Start of Block

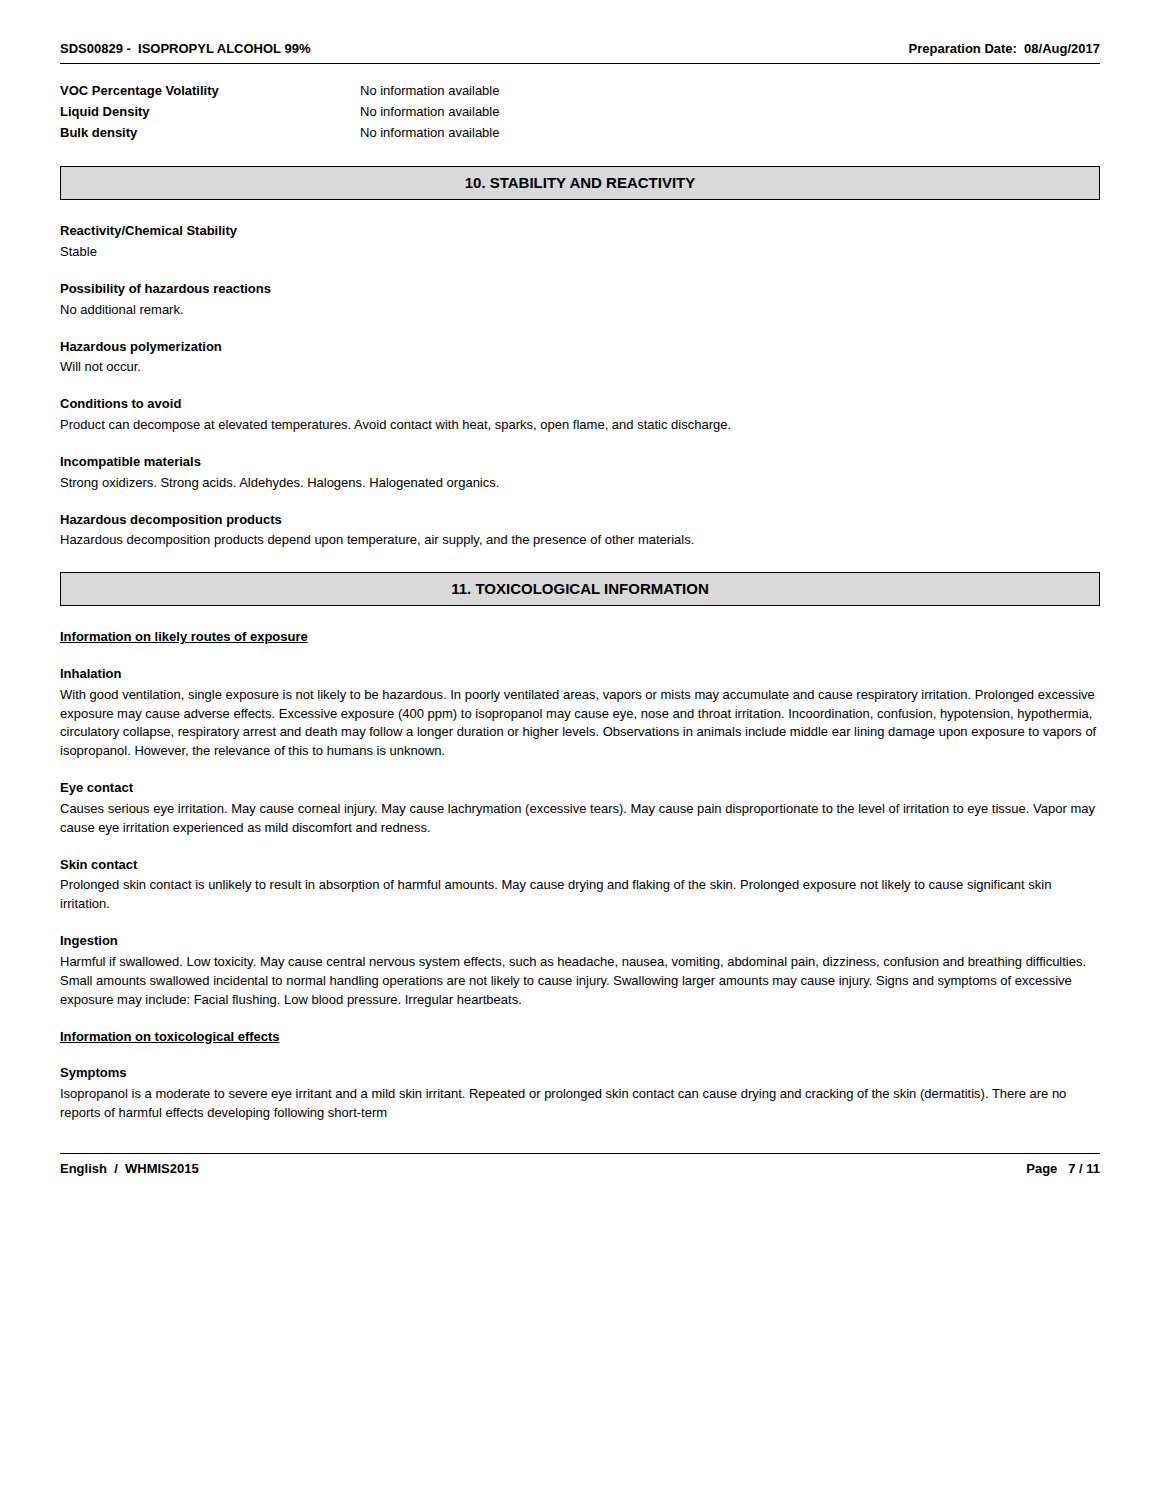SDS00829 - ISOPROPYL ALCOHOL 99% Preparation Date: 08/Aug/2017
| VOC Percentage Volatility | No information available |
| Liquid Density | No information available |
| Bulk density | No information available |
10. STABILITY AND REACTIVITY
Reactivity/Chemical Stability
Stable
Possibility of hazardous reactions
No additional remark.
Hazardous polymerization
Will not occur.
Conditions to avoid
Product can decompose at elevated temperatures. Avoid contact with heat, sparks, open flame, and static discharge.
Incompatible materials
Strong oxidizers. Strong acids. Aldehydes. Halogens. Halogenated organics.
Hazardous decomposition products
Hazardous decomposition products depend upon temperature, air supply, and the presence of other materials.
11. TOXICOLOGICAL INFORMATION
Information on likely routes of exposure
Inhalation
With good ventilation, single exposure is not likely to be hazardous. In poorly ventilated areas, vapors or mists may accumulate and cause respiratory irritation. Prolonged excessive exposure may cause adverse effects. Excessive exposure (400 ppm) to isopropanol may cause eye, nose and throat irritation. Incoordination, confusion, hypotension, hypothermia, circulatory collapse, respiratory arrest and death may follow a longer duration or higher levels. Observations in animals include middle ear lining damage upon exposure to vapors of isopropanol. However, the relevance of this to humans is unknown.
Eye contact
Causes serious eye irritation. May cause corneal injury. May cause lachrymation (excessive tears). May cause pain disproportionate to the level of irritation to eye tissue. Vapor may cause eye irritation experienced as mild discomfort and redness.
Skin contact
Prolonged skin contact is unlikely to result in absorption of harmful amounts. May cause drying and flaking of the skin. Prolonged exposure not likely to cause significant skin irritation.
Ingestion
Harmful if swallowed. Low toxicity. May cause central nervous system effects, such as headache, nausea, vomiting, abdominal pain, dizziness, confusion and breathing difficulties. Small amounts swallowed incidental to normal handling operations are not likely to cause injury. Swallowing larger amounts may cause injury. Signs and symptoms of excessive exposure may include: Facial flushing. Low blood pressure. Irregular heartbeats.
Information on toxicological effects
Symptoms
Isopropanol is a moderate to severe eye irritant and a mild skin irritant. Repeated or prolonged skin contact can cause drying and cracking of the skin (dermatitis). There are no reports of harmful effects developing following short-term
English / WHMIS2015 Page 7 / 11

End of Block
Start of Block

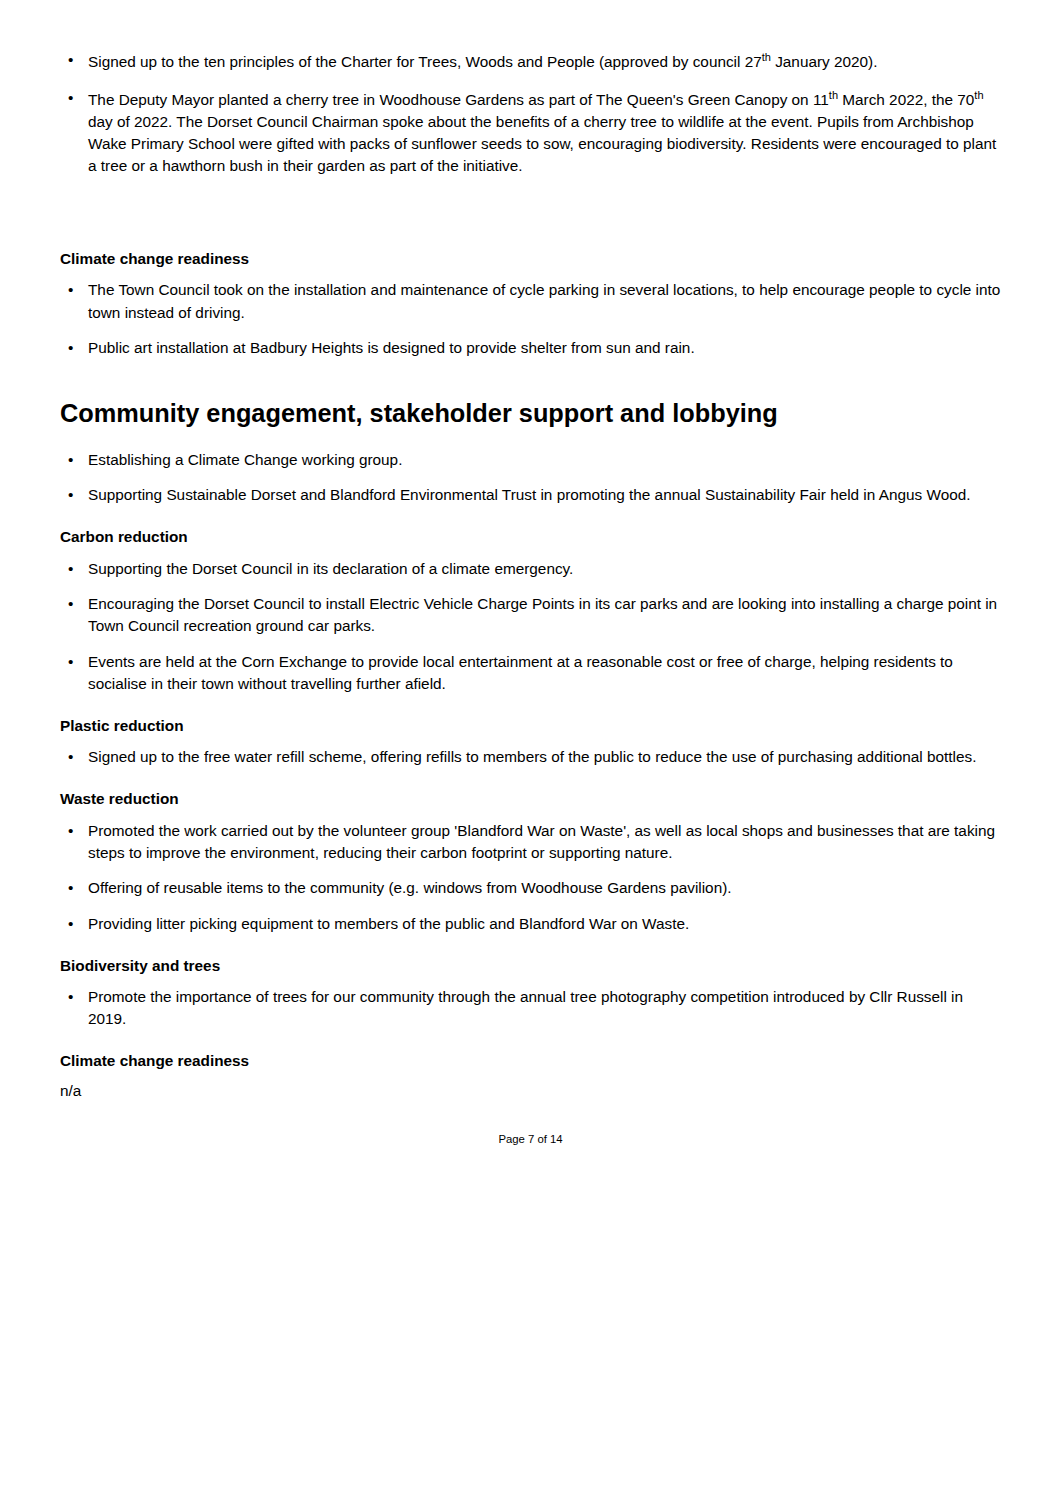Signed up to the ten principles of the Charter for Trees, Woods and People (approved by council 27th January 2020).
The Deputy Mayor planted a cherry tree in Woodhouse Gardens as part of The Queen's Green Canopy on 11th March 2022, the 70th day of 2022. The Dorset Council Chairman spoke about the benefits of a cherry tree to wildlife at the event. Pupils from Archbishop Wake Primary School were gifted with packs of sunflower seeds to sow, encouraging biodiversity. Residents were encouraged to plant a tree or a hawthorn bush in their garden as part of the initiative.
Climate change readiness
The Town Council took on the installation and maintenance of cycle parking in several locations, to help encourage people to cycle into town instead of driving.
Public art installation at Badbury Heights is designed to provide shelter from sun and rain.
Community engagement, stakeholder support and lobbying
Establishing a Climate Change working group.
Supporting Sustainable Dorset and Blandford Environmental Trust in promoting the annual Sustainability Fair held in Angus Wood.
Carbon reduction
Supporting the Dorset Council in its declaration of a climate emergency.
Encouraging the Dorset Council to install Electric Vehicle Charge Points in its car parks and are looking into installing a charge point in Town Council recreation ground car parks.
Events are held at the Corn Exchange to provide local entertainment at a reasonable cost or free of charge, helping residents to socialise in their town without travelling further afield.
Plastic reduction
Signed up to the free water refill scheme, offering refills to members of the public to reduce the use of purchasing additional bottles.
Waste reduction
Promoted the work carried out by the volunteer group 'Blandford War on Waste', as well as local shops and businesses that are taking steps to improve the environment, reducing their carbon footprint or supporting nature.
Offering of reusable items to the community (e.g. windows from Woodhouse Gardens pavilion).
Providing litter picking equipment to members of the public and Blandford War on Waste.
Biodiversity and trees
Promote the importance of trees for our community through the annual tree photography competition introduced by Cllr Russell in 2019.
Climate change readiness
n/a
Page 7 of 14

End of Block
Start of Block

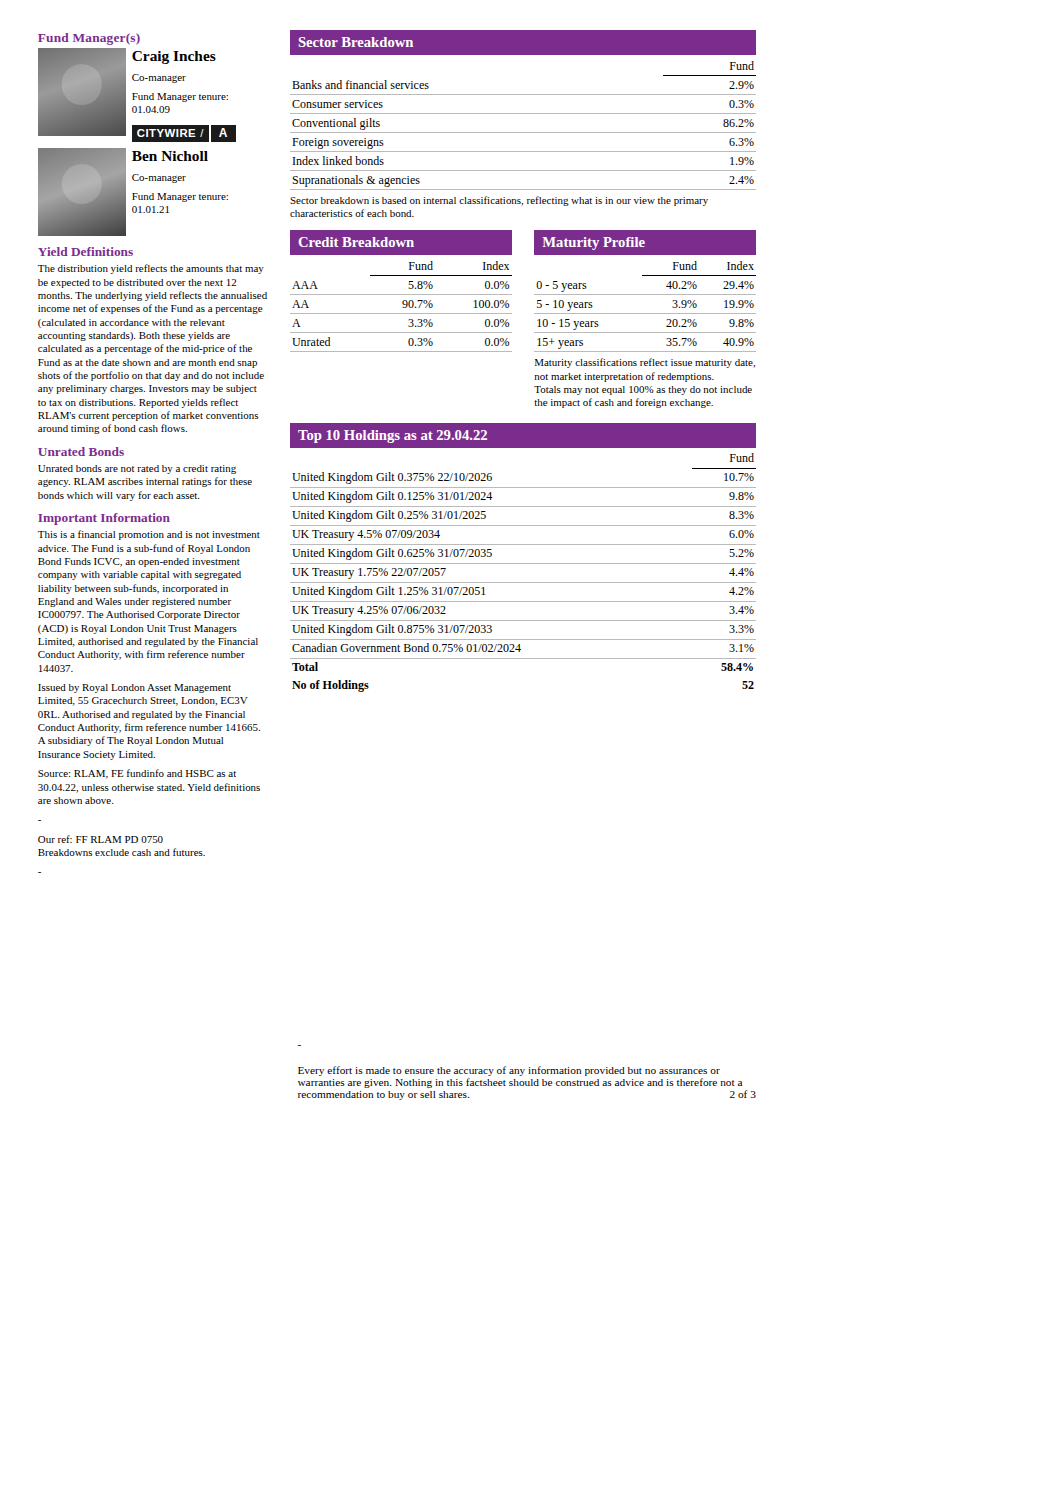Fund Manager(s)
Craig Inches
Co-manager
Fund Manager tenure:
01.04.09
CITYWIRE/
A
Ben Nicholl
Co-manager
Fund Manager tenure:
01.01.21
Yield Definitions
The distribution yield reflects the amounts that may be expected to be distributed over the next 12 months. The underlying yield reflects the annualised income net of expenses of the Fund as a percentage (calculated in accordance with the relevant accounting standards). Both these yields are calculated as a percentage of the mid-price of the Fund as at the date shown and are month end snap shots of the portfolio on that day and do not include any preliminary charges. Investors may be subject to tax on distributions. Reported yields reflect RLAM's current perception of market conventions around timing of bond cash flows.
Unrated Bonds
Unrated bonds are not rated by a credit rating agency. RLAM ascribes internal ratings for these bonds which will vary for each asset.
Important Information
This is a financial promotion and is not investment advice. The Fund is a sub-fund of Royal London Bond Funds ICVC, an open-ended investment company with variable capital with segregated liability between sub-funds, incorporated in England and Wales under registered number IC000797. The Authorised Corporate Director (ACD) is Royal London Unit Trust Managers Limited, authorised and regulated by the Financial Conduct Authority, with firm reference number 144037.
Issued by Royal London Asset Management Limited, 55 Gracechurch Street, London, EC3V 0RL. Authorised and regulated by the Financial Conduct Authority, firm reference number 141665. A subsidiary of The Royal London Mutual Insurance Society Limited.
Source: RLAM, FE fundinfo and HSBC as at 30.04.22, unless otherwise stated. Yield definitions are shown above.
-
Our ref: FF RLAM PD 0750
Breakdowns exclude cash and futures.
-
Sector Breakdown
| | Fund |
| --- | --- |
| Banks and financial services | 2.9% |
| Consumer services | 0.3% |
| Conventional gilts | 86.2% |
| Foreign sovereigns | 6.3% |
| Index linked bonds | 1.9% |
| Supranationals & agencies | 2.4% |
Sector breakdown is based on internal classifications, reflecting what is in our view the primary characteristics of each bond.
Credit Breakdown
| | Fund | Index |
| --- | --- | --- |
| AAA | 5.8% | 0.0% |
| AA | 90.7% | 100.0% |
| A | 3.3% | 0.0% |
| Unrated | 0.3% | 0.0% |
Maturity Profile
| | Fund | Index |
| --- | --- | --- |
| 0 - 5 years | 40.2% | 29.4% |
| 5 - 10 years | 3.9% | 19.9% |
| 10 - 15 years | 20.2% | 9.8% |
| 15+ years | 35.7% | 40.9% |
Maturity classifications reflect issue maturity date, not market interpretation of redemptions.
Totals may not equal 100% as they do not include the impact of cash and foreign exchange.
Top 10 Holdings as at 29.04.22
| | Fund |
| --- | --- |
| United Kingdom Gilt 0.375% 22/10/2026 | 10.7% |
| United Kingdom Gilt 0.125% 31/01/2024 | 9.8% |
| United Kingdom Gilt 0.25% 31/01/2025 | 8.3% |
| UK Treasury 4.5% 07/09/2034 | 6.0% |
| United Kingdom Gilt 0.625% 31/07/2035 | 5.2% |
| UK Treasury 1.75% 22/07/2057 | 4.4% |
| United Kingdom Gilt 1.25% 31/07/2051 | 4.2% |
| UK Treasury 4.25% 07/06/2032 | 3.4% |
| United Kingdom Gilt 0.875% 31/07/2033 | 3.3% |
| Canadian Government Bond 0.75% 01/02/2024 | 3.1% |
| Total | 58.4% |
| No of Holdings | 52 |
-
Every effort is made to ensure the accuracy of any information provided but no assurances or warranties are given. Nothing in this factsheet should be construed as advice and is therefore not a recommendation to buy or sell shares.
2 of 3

End of Block

Exercise goal: Reprint exactly the lines above that start at the one with "Unrated | 0.3% | 0.0% |" and end at the one with "22/10/2026 | 10.7% |", keeping both and adding none.

Expected output:
| Unrated | 0.3% | 0.0% |
Maturity Profile
| | Fund | Index |
| --- | --- | --- |
| 0 - 5 years | 40.2% | 29.4% |
| 5 - 10 years | 3.9% | 19.9% |
| 10 - 15 years | 20.2% | 9.8% |
| 15+ years | 35.7% | 40.9% |
Maturity classifications reflect issue maturity date, not market interpretation of redemptions.
Totals may not equal 100% as they do not include the impact of cash and foreign exchange.
Top 10 Holdings as at 29.04.22
| | Fund |
| --- | --- |
| United Kingdom Gilt 0.375% 22/10/2026 | 10.7% |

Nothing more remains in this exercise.